Story at a glance
- Last month, Columbus Mayor Andrew Ginther (D) announced the statue would be removed, saying it doesn’t represent the city’s values.
- Local WBNS reports crews arrived around 3 a.m. and took about three hours to remove the more than 20-foot-tall statue that was given to the city as a gift from the people of Genoa, Italy, in 1955.
- Some of Italian descent expressed opposition to the removal of the statue.
A statue of Christopher Columbus was removed from outside City Hall in Columbus, Ohio, Wednesday morning after the city’s mayor called for it to be removed amid criticism over the explorer’s controversial legacy with respect to Indigenous people.
Local WBNS reports crews arrived around 3 a.m. and took about three hours to remove the more than 20-foot-tall statue that was given to the city as a gift from the people of Genoa, Italy in 1955.
The city said it will put the statue in safekeeping at a secure city facility.
Last month, Columbus Mayor Andrew Ginther (D) announced the statue would be removed, saying it doesn’t represent the city’s values.
“For many people in our community, the statue represents patriarchy, oppression and divisiveness. That does not represent our great city, and we will no longer live in the shadow of our ugly past,” Ginther said in a statement. “Now is the right time to replace this statue with artwork that demonstrates our enduring fight to end racism and celebrate the themes of diversity and inclusion.”
The Columbus Art Commission has been tasked with leading an effort to replace the statue with public artwork that “better reflects the people of Columbus and offers a shared vision for the future.”
But some are not happy with the removal of the statue.
“You can’t just throw it under the rug and say, ‘We’re not standing for this, you gotta hide this,’” Larry Pishitelli, a local Italian immigrant told WOSU this week. “It’s our heritage. Like it or not, it’s how we got here.”

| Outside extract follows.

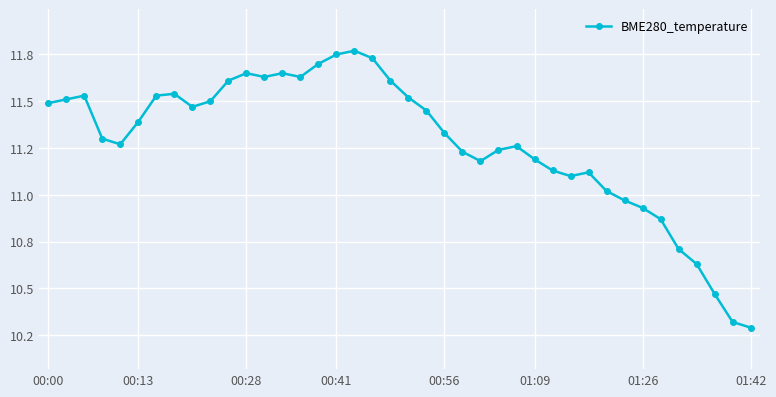

List the labels in order of value, smallest first.

39, 38, 37, 36, 35, 34, 33, 32, 31, 29, 30, 28, 24, 27, 23, 25, 26, 00:56, 00:41, 22, 01:09, 21, 8, 00:00, 9, 00:13, 20, 00:28, 01:26, 01:42, 10, 19, 12, 14, 11, 13, 15, 18, 16, 17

The Columbus Piave Club, an organization which celebrates Italian heritage, last month called the sentiments of diversity and inclusion “ironic,” as the club had been left out of the conversation surrounding the statue’s removal.
“We as an Italian Community (Columbus Italian Club and Abruzzi Club included) have been COMPLETELY locked out of this conversation and completely ignored considering we facilitated the statue’s acquisition, delivery, and dedication in 1955,” the club said in a statement. “Furthermore, considering that we celebrate the anniversary of its unveiling every year on the site since 1955 and are not even given the courtesy of a mention in the press release of its removal.”
Statues of Columbus have been vandalized or removed in recent weeks, including one torn down by protesters in Richmond, Va. Another statue of Columbus was beheaded in Boston in the park bearing his name.
Monuments of controversial historical figures have been targeted, especially Confederate monuments, following protests sparked by the police killing of George Floyd in Minneapolis in May.